What you will do> Repeat the listing exactly, line by line.

-- Given entries follows --

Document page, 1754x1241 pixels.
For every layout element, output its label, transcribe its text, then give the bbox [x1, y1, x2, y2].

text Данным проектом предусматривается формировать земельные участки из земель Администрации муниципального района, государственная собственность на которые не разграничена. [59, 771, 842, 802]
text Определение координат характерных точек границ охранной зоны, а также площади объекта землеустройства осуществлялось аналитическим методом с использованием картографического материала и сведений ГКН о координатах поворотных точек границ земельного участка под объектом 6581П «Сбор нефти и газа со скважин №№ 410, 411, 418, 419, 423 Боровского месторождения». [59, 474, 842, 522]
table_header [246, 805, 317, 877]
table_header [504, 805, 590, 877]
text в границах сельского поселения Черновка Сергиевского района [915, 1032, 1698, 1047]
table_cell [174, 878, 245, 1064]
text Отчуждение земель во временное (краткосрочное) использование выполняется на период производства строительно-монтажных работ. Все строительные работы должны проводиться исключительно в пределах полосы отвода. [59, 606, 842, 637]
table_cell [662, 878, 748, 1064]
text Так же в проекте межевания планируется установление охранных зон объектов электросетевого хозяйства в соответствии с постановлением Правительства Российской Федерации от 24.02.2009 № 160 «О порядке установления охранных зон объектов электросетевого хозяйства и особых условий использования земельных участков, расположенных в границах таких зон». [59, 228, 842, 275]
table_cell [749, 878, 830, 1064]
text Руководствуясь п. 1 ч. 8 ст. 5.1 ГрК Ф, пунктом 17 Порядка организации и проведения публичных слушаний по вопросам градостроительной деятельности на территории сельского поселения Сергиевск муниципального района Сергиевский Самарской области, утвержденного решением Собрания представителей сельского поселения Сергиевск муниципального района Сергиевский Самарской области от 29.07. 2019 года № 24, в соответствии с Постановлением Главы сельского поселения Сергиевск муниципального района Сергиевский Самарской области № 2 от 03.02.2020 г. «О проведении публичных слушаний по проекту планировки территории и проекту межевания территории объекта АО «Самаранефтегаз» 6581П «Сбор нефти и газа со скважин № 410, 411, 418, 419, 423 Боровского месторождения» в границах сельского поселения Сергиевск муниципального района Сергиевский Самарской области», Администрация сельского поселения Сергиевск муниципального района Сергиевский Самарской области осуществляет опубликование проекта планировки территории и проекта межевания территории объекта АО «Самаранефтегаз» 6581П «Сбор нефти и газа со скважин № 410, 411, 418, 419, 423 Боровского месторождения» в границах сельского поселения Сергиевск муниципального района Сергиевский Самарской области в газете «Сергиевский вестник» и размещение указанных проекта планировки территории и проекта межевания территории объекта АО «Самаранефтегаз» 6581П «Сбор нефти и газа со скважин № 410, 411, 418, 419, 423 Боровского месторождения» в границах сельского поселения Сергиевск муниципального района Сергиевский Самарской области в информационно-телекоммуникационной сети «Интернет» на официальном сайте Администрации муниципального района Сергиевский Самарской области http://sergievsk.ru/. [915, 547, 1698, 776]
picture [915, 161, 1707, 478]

-- Given entries concluded --

Response>
Document page, 1754x1241 pixels.
For every layout element, output its label, transcribe its text, then give the bbox [x1, y1, x2, y2].

text Данным проектом предусматривается формировать земельные участки из земель Администрации муниципального района, государственная собственность на которые не разграничена. [59, 771, 842, 802]
text Определение координат характерных точек границ охранной зоны, а также площади объекта землеустройства осуществлялось аналитическим методом с использованием картографического материала и сведений ГКН о координатах поворотных точек границ земельного участка под объектом 6581П «Сбор нефти и газа со скважин №№ 410, 411, 418, 419, 423 Боровского месторождения». [59, 474, 842, 522]
table_header [246, 805, 317, 877]
table_header [504, 805, 590, 877]
text в границах сельского поселения Черновка Сергиевского района [915, 1032, 1698, 1047]
table_cell [174, 878, 245, 1064]
text Отчуждение земель во временное (краткосрочное) использование выполняется на период производства строительно-монтажных работ. Все строительные работы должны проводиться исключительно в пределах полосы отвода. [59, 606, 842, 637]
table_cell [662, 878, 748, 1064]
text Так же в проекте межевания планируется установление охранных зон объектов электросетевого хозяйства в соответствии с постановлением Правительства Российской Федерации от 24.02.2009 № 160 «О порядке установления охранных зон объектов электросетевого хозяйства и особых условий использования земельных участков, расположенных в границах таких зон». [59, 228, 842, 275]
table_cell [749, 878, 830, 1064]
text Руководствуясь п. 1 ч. 8 ст. 5.1 ГрК Ф, пунктом 17 Порядка организации и проведения публичных слушаний по вопросам градостроительной деятельности на территории сельского поселения Сергиевск муниципального района Сергиевский Самарской области, утвержденного решением Собрания представителей сельского поселения Сергиевск муниципального района Сергиевский Самарской области от 29.07. 2019 года № 24, в соответствии с Постановлением Главы сельского поселения Сергиевск муниципального района Сергиевский Самарской области № 2 от 03.02.2020 г. «О проведении публичных слушаний по проекту планировки территории и проекту межевания территории объекта АО «Самаранефтегаз» 6581П «Сбор нефти и газа со скважин № 410, 411, 418, 419, 423 Боровского месторождения» в границах сельского поселения Сергиевск муниципального района Сергиевский Самарской области», Администрация сельского поселения Сергиевск муниципального района Сергиевский Самарской области осуществляет опубликование проекта планировки территории и проекта межевания территории объекта АО «Самаранефтегаз» 6581П «Сбор нефти и газа со скважин № 410, 411, 418, 419, 423 Боровского месторождения» в границах сельского поселения Сергиевск муниципального района Сергиевский Самарской области в газете «Сергиевский вестник» и размещение указанных проекта планировки территории и проекта межевания территории объекта АО «Самаранефтегаз» 6581П «Сбор нефти и газа со скважин № 410, 411, 418, 419, 423 Боровского месторождения» в границах сельского поселения Сергиевск муниципального района Сергиевский Самарской области в информационно-телекоммуникационной сети «Интернет» на официальном сайте Администрации муниципального района Сергиевский Самарской области http://sergievsk.ru/. [915, 547, 1698, 776]
picture [915, 161, 1707, 478]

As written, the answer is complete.